▶ 指示内容 A
Golden Ticketに関する文章のうち、「Golden Ticketを使えば、偽の」という言葉を含むところから始めて、「少なくとも年に1回は、KRBTGTアカウントの更新や、パスワード変更を行います。」まで来たら終わりにして、一字一句そのまま書き写してください。
▶ 指示内容 B
Golden Ticketに関する文章によると、Golden Ticketを無効にするには、KRBTGTアカウントのパスワードを何回続けて更新すればいいですか。

▶ ページ抜粋
☆ ☆ ☆ ☆

オフライン環境で、暗号化されたパスワードを使ってGolden Ticketを作成します。
この作業にもMimikatzが使えます。

  • STEP4.Golden Ticketを使ってアクセスし、攻撃する

Golden Ticketを使えば、偽の認証情報で組織内の任意のサービスやファイルにアクセスできるようになり、攻撃を開始できます。
Golden Ticketの有効期限は通常10時間ですが、オプション設定で10年間といった長期の有効期限を設定することもできるため、長期間にわたるアクセスや攻撃に繋がります。

攻撃の対策

  • 対策1.多要素認証などでユーザーアカウントを保護する

ログインやアクセス時に2つ以上の認証要素を要求する多要素認証などで、セキュリティ強度を高め、不正アクセスを防ぎます。

  • 対策2.KRBTGTアカウントを定期的に更新する

少なくとも年に1回は、KRBTGTアカウントの更新や、パスワード変更を行います。
KRBTGTアカウントのパスワードを2回連続で更新することで、Golden Ticketを無効化することができます。

  • 対策3.ドメインコントローラーのログの監視

Active Directory特有の攻撃を受けていないか、ログを監視します。
適切なログの監視ができれば、攻撃の兆候を検知することも可能です。

☆ ☆ ☆ ☆

(保存済みデータセット項目)

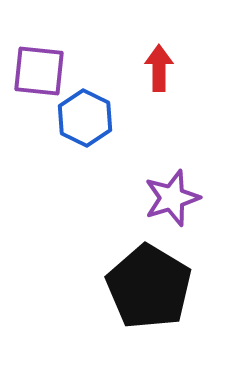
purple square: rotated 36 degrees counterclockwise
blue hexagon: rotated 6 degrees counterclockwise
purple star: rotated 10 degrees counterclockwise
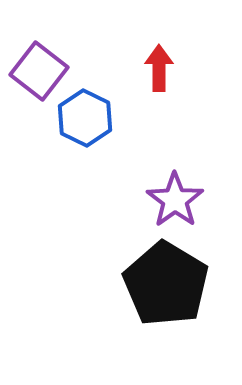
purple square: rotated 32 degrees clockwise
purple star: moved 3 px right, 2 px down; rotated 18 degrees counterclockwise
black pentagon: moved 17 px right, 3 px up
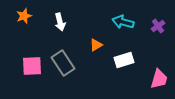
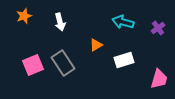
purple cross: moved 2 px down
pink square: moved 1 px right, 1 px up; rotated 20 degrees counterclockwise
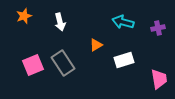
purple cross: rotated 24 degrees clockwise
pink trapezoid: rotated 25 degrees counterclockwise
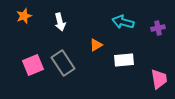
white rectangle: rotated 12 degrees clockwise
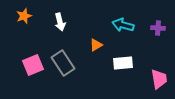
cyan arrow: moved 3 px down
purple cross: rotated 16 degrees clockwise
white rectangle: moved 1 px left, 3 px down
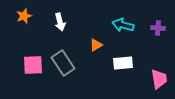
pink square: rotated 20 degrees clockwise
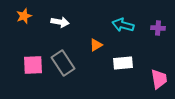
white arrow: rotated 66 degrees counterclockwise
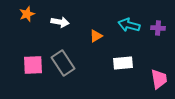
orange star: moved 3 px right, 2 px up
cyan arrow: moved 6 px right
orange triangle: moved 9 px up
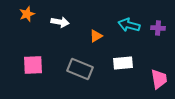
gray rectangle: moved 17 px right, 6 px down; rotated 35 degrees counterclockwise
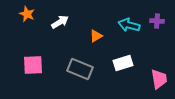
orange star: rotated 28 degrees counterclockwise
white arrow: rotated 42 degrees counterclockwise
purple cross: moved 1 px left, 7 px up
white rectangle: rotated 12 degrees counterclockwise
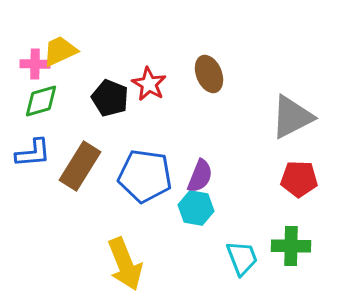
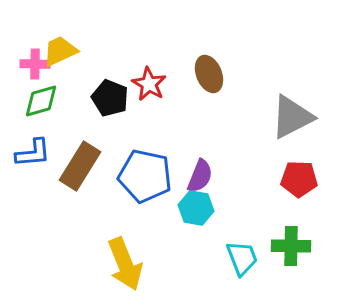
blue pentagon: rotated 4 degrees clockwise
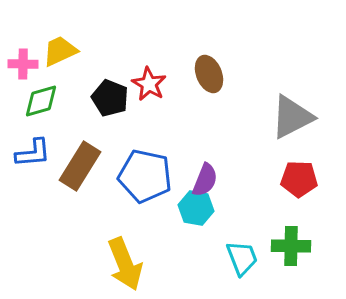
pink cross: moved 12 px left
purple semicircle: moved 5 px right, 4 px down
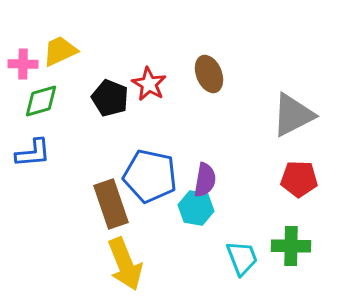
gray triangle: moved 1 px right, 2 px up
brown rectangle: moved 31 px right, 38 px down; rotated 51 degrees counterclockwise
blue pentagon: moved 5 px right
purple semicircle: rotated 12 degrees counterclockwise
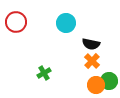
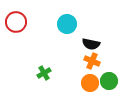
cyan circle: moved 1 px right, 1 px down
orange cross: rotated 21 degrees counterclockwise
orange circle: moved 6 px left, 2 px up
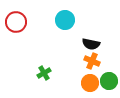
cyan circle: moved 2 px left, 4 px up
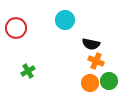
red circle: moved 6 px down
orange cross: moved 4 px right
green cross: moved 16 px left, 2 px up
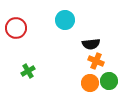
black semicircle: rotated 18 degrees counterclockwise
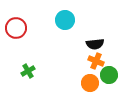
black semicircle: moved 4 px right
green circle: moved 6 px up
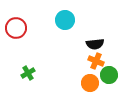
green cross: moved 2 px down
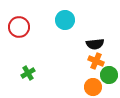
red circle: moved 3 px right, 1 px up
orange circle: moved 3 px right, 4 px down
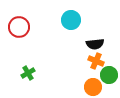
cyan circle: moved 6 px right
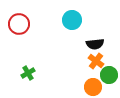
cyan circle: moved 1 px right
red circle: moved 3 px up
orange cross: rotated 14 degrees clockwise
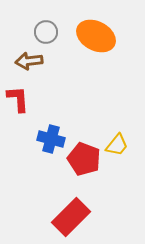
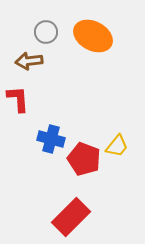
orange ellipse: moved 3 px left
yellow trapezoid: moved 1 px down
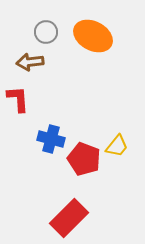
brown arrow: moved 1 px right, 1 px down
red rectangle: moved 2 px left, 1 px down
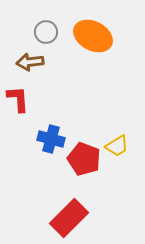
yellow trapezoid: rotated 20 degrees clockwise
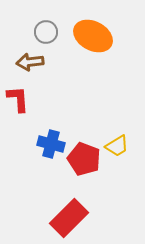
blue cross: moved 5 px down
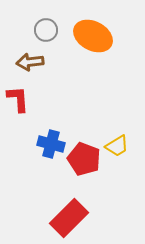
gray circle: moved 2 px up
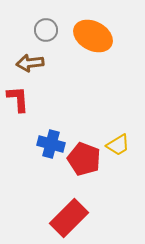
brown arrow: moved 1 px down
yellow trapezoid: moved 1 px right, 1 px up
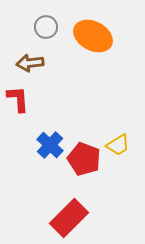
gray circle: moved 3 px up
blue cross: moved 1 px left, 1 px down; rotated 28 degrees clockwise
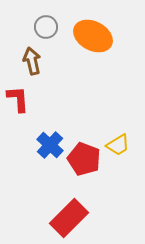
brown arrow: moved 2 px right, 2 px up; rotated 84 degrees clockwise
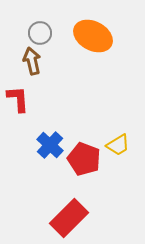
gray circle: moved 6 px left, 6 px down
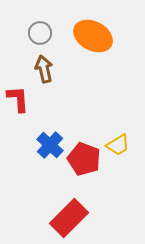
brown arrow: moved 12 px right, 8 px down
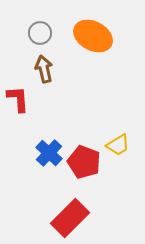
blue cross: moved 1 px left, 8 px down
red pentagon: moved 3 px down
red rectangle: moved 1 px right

☆ ☆ ☆ ☆

▶ 回答内容 A
Golden Ticketを使えば、偽の認証情報で組織内の任意のサービスやファイルにアクセスできるようになり、攻撃を開始できます。
Golden Ticketの有効期限は通常10時間ですが、オプション設定で10年間といった長期の有効期限を設定することもできるため、長期間にわたるアクセスや攻撃に繋がります。

攻撃の対策

  • 対策1.多要素認証などでユーザーアカウントを保護する

ログインやアクセス時に2つ以上の認証要素を要求する多要素認証などで、セキュリティ強度を高め、不正アクセスを防ぎます。

  • 対策2.KRBTGTアカウントを定期的に更新する

少なくとも年に1回は、KRBTGTアカウントの更新や、パスワード変更を行います。

▶ 回答内容 B
2回続けて更新します。